== Brief ==
Go through the data and copy every line in which "showing" appears.

== Extracted data entries ==
════════
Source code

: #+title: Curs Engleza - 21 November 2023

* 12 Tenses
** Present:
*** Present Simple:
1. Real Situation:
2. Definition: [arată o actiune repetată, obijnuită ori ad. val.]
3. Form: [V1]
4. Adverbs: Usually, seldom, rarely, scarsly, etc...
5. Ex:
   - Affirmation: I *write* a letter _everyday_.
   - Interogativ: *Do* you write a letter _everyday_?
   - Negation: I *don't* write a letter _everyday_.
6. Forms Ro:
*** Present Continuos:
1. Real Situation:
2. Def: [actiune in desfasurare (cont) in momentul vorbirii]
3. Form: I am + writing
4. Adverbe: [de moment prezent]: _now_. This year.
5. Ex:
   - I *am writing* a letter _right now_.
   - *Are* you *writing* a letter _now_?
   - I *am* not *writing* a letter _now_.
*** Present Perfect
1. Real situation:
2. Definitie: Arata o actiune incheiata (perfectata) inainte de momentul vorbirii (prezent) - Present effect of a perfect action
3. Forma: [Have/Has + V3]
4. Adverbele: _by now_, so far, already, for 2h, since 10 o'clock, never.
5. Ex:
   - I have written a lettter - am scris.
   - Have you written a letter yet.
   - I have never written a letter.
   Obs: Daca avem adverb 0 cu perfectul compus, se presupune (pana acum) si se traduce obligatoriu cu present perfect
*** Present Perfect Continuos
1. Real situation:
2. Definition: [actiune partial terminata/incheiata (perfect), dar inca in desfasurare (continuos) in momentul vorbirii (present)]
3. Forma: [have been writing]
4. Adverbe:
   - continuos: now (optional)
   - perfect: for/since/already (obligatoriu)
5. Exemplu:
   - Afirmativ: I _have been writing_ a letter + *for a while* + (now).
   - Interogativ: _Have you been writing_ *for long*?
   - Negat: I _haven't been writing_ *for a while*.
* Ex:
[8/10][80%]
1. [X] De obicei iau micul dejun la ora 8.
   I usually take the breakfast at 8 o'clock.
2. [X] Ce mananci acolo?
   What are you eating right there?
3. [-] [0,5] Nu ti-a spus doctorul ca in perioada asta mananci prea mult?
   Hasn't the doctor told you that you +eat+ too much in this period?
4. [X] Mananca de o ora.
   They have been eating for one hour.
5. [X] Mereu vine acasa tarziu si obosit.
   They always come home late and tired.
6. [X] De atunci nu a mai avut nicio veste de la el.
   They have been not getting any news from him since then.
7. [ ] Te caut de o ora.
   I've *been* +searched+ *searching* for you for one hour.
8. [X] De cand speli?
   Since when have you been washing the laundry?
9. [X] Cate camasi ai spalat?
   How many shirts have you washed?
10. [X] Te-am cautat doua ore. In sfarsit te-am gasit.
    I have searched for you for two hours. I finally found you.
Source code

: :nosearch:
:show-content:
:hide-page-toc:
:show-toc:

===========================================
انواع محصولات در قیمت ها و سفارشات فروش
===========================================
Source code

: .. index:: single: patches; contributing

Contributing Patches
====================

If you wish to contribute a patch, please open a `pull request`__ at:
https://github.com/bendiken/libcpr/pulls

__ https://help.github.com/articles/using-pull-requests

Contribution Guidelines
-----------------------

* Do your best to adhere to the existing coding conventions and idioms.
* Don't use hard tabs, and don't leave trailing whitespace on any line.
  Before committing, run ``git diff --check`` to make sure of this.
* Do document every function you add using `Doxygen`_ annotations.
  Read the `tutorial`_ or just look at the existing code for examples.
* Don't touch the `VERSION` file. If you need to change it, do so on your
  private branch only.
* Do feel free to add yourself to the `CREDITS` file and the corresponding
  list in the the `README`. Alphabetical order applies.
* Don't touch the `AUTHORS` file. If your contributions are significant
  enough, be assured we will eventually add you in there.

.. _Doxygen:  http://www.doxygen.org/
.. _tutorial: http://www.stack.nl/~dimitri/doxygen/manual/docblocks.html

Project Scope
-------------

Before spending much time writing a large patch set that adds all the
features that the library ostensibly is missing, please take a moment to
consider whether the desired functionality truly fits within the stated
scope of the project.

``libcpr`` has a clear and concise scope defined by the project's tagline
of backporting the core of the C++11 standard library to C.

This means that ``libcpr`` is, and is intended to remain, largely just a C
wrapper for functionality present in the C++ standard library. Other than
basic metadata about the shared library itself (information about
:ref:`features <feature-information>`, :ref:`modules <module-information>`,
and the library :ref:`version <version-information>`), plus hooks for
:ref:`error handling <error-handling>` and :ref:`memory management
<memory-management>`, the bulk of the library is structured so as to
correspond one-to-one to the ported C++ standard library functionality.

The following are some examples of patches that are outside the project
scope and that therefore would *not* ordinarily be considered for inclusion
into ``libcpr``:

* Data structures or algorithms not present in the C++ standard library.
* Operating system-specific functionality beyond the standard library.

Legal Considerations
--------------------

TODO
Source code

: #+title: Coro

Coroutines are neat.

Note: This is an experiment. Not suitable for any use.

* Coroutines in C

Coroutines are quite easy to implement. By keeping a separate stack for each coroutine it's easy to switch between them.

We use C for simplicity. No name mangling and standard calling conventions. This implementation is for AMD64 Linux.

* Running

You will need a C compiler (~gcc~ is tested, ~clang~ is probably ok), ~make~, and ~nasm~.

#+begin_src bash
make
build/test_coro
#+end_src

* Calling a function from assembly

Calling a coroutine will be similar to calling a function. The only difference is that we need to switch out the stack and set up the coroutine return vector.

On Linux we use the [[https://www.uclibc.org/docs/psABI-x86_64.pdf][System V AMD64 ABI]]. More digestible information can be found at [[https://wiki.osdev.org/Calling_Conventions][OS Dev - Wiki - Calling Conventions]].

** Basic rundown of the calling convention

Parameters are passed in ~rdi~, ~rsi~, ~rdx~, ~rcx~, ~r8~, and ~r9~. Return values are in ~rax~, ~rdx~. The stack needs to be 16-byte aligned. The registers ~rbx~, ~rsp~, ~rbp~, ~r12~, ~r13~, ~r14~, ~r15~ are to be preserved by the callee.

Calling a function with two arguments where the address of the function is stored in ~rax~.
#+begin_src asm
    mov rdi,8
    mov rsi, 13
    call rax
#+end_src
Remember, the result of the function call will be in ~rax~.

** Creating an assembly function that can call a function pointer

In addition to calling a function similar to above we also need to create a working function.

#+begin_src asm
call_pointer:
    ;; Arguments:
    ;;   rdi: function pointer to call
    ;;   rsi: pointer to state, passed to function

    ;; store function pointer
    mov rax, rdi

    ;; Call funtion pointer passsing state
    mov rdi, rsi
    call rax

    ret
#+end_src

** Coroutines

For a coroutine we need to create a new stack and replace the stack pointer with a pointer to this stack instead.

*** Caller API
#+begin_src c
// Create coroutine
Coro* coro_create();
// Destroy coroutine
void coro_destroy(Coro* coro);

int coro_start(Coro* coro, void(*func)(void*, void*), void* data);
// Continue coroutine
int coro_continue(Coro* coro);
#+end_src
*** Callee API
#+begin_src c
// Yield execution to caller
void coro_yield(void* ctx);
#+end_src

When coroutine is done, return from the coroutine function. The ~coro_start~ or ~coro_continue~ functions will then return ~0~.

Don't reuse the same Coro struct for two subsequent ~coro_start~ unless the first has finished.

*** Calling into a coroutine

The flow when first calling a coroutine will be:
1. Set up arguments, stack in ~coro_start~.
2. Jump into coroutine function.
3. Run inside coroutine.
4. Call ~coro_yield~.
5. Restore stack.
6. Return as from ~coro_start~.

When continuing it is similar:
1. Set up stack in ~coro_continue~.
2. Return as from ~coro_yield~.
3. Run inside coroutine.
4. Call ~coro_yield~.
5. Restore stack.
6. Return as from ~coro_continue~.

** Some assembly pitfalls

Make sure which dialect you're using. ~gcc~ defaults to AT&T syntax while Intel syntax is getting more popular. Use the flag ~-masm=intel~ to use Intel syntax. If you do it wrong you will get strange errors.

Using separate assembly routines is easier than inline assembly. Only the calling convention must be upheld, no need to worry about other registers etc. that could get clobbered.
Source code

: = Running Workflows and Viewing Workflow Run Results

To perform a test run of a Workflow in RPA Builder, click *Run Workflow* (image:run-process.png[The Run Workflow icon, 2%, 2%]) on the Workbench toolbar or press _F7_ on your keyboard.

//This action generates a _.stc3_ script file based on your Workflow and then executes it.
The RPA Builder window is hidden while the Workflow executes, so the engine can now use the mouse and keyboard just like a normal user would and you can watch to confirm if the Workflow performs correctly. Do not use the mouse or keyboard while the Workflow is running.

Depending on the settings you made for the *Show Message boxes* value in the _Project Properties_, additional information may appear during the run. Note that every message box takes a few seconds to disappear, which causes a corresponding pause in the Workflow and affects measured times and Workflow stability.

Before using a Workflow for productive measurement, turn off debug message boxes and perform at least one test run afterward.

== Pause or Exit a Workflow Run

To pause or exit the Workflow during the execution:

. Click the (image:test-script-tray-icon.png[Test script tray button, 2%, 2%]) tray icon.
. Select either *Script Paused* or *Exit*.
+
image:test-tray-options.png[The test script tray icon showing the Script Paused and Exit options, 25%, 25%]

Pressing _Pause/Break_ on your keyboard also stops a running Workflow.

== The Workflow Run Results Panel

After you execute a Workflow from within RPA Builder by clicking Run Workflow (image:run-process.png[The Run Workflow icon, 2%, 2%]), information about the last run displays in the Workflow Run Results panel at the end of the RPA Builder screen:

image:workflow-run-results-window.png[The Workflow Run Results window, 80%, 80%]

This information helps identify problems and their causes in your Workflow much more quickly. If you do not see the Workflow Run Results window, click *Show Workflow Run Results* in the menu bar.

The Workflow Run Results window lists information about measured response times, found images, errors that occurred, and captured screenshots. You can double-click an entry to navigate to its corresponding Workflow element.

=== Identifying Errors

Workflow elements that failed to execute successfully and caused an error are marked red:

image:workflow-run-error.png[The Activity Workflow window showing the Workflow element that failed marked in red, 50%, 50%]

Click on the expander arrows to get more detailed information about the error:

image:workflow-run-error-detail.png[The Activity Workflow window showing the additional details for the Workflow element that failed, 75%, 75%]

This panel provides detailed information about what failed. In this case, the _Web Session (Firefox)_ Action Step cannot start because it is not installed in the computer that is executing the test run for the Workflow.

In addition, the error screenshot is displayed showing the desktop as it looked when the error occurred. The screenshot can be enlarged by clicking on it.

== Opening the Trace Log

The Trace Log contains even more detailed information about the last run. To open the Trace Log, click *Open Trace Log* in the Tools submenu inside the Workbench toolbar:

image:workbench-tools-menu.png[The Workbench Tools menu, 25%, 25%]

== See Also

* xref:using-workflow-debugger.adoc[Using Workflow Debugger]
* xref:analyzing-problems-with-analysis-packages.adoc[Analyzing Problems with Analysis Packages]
════════
== Solution for this problem ==
image:test-tray-options.png[The test script tray icon showing the Script Paused and Exit options, 25%, 25%]
image:workflow-run-error.png[The Activity Workflow window showing the Workflow element that failed marked in red, 50%, 50%]
image:workflow-run-error-detail.png[The Activity Workflow window showing the additional details for the Workflow element that failed, 75%, 75%]
In addition, the error screenshot is displayed showing the desktop as it looked when the error occurred. The screenshot can be enlarged by clicking on it.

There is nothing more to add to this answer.